Pull out every line of the entries below that contains the string "fcec", and copy each one in full.

>> Begin Entries

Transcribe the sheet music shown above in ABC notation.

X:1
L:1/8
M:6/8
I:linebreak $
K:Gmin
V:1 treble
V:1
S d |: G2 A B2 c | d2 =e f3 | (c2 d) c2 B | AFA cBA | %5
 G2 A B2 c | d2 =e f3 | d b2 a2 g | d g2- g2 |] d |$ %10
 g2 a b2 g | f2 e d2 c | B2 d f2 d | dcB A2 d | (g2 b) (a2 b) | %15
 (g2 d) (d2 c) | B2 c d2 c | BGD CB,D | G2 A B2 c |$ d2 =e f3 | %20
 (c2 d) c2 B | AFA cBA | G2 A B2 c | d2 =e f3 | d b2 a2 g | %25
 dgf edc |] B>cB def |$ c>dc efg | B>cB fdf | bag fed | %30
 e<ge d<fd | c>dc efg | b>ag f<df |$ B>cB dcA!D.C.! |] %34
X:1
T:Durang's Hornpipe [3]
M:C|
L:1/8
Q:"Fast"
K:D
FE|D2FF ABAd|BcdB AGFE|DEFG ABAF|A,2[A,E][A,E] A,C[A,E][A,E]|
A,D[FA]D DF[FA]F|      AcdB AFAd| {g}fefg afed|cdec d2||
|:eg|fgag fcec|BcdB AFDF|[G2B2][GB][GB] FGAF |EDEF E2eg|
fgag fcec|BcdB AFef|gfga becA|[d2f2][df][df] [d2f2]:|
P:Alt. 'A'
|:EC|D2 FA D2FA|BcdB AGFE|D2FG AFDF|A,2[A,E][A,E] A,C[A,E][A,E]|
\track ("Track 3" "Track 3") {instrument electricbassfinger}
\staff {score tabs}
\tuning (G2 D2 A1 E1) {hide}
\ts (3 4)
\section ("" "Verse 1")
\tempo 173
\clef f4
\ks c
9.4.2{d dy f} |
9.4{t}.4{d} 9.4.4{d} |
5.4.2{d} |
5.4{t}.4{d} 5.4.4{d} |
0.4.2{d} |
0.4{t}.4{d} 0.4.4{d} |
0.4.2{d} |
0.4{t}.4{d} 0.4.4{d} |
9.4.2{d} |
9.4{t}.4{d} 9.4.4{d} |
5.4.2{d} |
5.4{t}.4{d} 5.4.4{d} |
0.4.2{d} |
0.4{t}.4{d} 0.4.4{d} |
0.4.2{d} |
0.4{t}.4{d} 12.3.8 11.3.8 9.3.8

>> End Entries

Solution:
|:eg|fgag fcec|BcdB AFDF|[G2B2][GB][GB] FGAF |EDEF E2eg|
fgag fcec|BcdB AFef|gfga becA|[d2f2][df][df] [d2f2]:|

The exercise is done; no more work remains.